662 Millionen Views: Das meistgesehene Instagram Reel der Welt kommt aus Deutschland

Wie ein deutscher Autoblog weltweite Aufmerksamkeit für ein Sicherheits-Feature von VW generiert hat

Inhalt
  1. Ein deutsches Reel geht um die Welt
  2. Vorheriger Rekord: 553 Millionen Views
  3. Was waren die Gründe für den Erfolg?
  4. Volkswagen: "Wir haben strategisch darauf hingearbeitet"
  5. Was bedeutet der Erfolg für motoreport?
  6. "Die Autobauer schauen auf solche Zahlen"

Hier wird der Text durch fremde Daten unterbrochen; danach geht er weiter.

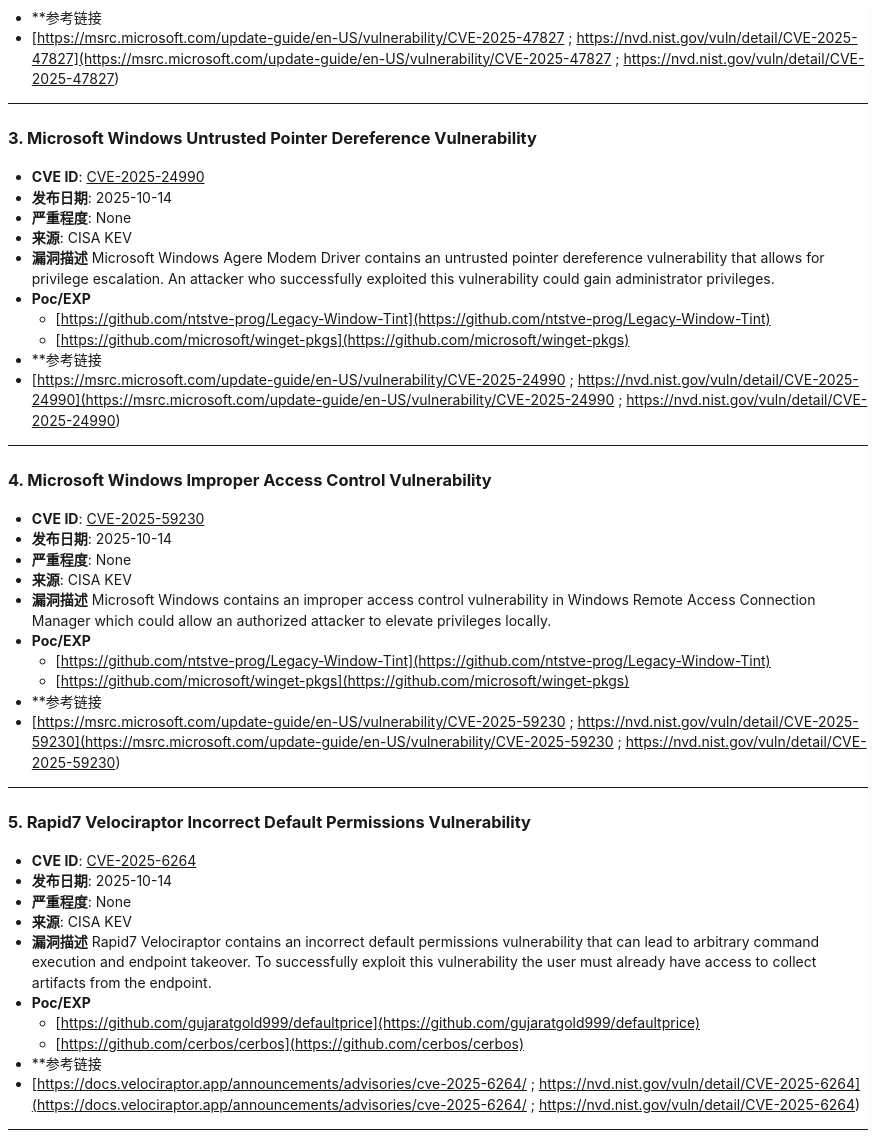 - **参考链接
- [https://msrc.microsoft.com/update-guide/en-US/vulnerability/CVE-2025-47827 ; https://nvd.nist.gov/vuln/detail/CVE-2025-47827](https://msrc.microsoft.com/update-guide/en-US/vulnerability/CVE-2025-47827 ; https://nvd.nist.gov/vuln/detail/CVE-2025-47827)
---
### 3. Microsoft Windows Untrusted Pointer Dereference Vulnerability
- **CVE ID**: [CVE-2025-24990](https://cve.mitre.org/cgi-bin/cvename.cgi?name=CVE-2025-24990)
- **发布日期**: 2025-10-14
- **严重程度**: None
- **来源**: CISA KEV
- **漏洞描述**
Microsoft Windows Agere Modem Driver contains an untrusted pointer dereference vulnerability that allows for privilege escalation. An attacker who successfully exploited this vulnerability could gain administrator privileges.
- **Poc/EXP**
  - [https://github.com/ntstve-prog/Legacy-Window-Tint](https://github.com/ntstve-prog/Legacy-Window-Tint)
  - [https://github.com/microsoft/winget-pkgs](https://github.com/microsoft/winget-pkgs)
- **参考链接
- [https://msrc.microsoft.com/update-guide/en-US/vulnerability/CVE-2025-24990 ; https://nvd.nist.gov/vuln/detail/CVE-2025-24990](https://msrc.microsoft.com/update-guide/en-US/vulnerability/CVE-2025-24990 ; https://nvd.nist.gov/vuln/detail/CVE-2025-24990)
---
### 4. Microsoft Windows Improper Access Control Vulnerability
- **CVE ID**: [CVE-2025-59230](https://cve.mitre.org/cgi-bin/cvename.cgi?name=CVE-2025-59230)
- **发布日期**: 2025-10-14
- **严重程度**: None
- **来源**: CISA KEV
- **漏洞描述**
Microsoft Windows contains an improper access control vulnerability in Windows Remote Access Connection Manager which could allow an authorized attacker to elevate privileges locally.
- **Poc/EXP**
  - [https://github.com/ntstve-prog/Legacy-Window-Tint](https://github.com/ntstve-prog/Legacy-Window-Tint)
  - [https://github.com/microsoft/winget-pkgs](https://github.com/microsoft/winget-pkgs)
- **参考链接
- [https://msrc.microsoft.com/update-guide/en-US/vulnerability/CVE-2025-59230 ; https://nvd.nist.gov/vuln/detail/CVE-2025-59230](https://msrc.microsoft.com/update-guide/en-US/vulnerability/CVE-2025-59230 ; https://nvd.nist.gov/vuln/detail/CVE-2025-59230)
---
### 5. Rapid7 Velociraptor Incorrect Default Permissions Vulnerability
- **CVE ID**: [CVE-2025-6264](https://cve.mitre.org/cgi-bin/cvename.cgi?name=CVE-2025-6264)
- **发布日期**: 2025-10-14
- **严重程度**: None
- **来源**: CISA KEV
- **漏洞描述**
Rapid7 Velociraptor contains an incorrect default permissions vulnerability that can lead to arbitrary command execution and endpoint takeover. To successfully exploit this vulnerability the user must already have access to collect artifacts from the endpoint.
- **Poc/EXP**
  - [https://github.com/gujaratgold999/defaultprice](https://github.com/gujaratgold999/defaultprice)
  - [https://github.com/cerbos/cerbos](https://github.com/cerbos/cerbos)
- **参考链接
- [https://docs.velociraptor.app/announcements/advisories/cve-2025-6264/ ; https://nvd.nist.gov/vuln/detail/CVE-2025-6264](https://docs.velociraptor.app/announcements/advisories/cve-2025-6264/ ; https://nvd.nist.gov/vuln/detail/CVE-2025-6264)
---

Mit mehr als einer halbe Milliarde Views in rund zwei Wochen haben Matthias Luft und Anja Hager einen Instagram-Rekord aufgestellt: Das Autoblogger-Paar ist nun Urheber des meistgesehenen Reels auf der Plattform. Ein großer Erfolg sowohl für das Blogger-Paar als auch für Autobauer Volkswagen, dessen Technik in dem Clip erklärt wird. OMR hat mit beiden Seiten darüber gesprochen, wie das Rekord-Reel zustandegekommen ist – und was es gebracht hat.

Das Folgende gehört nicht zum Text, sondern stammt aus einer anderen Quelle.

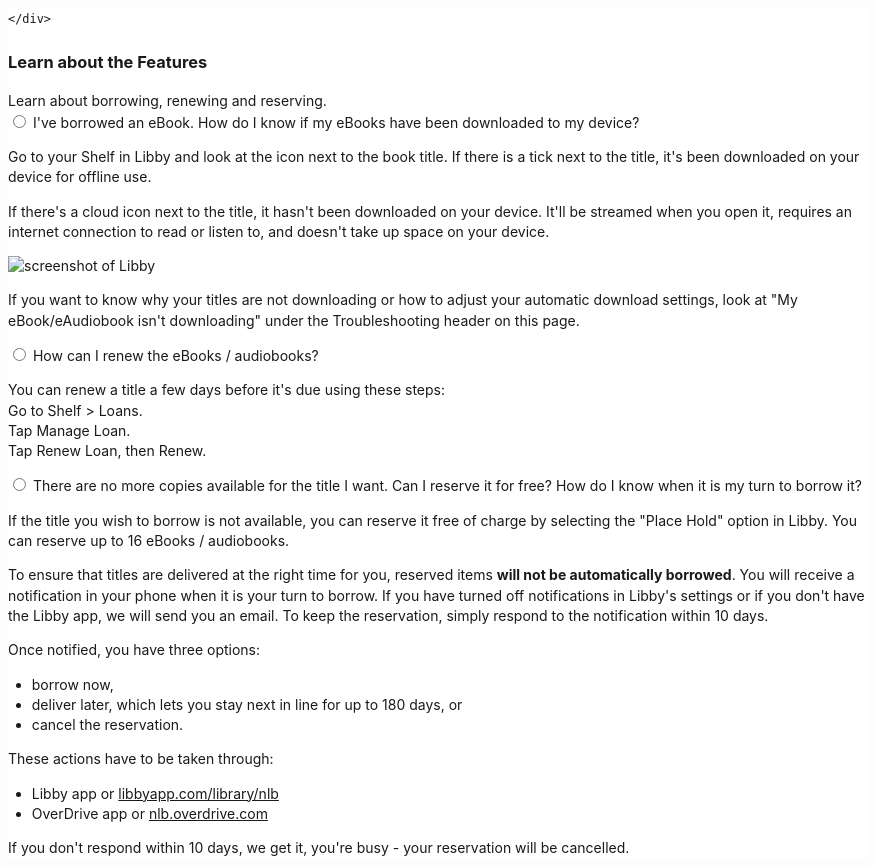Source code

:     </div>
</div>
	</div><!--close accordion-->

<h3><a name="reservation">Learn about the Features</a></h3>
Learn about borrowing, renewing and reserving.
<div class="acc-kontainer"> 
<div>
		<input type="radio" name="acc" id="acc7">
        <label for="acc7">I've borrowed an eBook. How do I know if my eBooks have been downloaded to my device?</label>
                <div class="acc-body">
<p>Go to your Shelf in Libby and look at the icon next to the book title. If there is a tick next to the title, it's been downloaded on your device for offline use.</p>
<p>If there's a cloud icon next to the title, it hasn't been downloaded on your device. It'll be streamed when you open it, requires an internet connection to read or listen to, and doesn't take up space on your device.</p>
<p><img src="/images/Screenshot_Libby-download-icons.jpg" alt="screenshot of Libby" width="300px"></p>
<p>
If you want to know why your titles are not downloading or how to adjust your automatic download settings, look at "My eBook/eAudiobook isn't downloading" under the Troubleshooting header on this page.</p>
  </div></div>
<div>
		<input type="radio" name="acc" id="acc6a">
		<label for="acc6a">How can I renew the eBooks / audiobooks? </label>
<div class="acc-body">
  <p>You can renew a title a few days before it's due using these steps:<br/>
Go to Shelf > Loans.<br/>
Tap Manage Loan.<br/>
Tap Renew Loan, then Renew. </p>
</div>
</div>

<div>
        <input type="radio" name="acc" id="acc6">
        <label for="acc6">There are no more copies available for the title I want. Can I reserve it for free? How do I know when it is my turn to borrow it?</label>
        <div class="acc-body">
    	  <p>If the title you wish to borrow is not available, you can reserve it free of charge by selecting the "Place Hold" option in Libby.  You can reserve up to 16 eBooks / audiobooks. </p>
      <p>To ensure that titles are delivered at the right time for you, reserved items <b>will not be automatically borrowed</b>. You will receive a notification in your phone when it is your turn to borrow. If you have turned off notifications in Libby's settings or if you don't have the Libby app, we will send you an email. To keep the reservation, simply respond to the notification within 10 days. </p>
<p>Once notified, you have three options:</p>  
<ul>
<li>borrow now,</li>
<li>deliver later, which lets you stay next in line for up to 180 days, or</li>
<li>cancel the reservation.</li>
</ul>
<p>These actions have to be taken through:</p>  
<ul>
<li>Libby app or <a href="https://libbyapp.com/library/nlb" target="_blank" rel="noopener">libbyapp.com/library/nlb</a></li>
<li>OverDrive app or <a href="https://nlb.overdrive.com" target="_blank" rel="noopener">nlb.overdrive.com</a></li>
    </ul>
<p>If you don't respond within 10 days, we get it, you're busy - your reservation will be cancelled.</p>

Ein Mann sitzt auf dem Fahrersitz eines stehenden Autos und scheint sich mit einer nicht sichtbaren, weiteren Person zu unterhalten. Durch das Seitenfenster ist zu sehen, wie sich ein weiteres Auto mit hoher Geschwindigkeit nähert, ohne dass der Mann im Bild dies zu bemerken scheint. Als das herannahende gegen das stehende Auto prallt, scheint irgendetwas den Mann im Bild zu schützen. Erst als der Vorgang ein zweites Mal zu sehen ist, erkennen die Zuschauenden, dass das herannahende Auto nur eine Attrappe aus Schaumstoff war; der Mann im Bild aber auch durch Sicherheits-Features geschützt wurde.

Der Mann im Bild ist Matthias Luft, der seit 2012 unter dem Namen "motoreport" zu Autothemen bloggt. In dem Video demonstriert er den Seitenaufprallschutz eines VW-Passat: Noch vor dem Aufprall wird der Gurt des Autoinsassen automatisch gestrafft, das Fenster hochgefahren und das Warnblinklicht aktiviert. Vielleicht ist es der Umstand, dass nicht gleich zu erkennen ist, das hier eine Sicherheitstechnik vorgeführt wird, der mit dazu geführt hat, dass das Video relativ schnell "viral gegangen ist".

Ein deutsches Reel geht um die Welt

"Wir hatten das Reel kurz vor unserem Urlaub hochgeladen und als wir dann unterwegs waren, ging das auf einmal durch die Decke", sagt Anja Hager, die bei motoreport als Content-Strategin hinter der Kamera steht, während ihr Mann im Bild zu sehen ist. "Wir sind davon komplett überrascht worden und haben uns natürlich super gefreut."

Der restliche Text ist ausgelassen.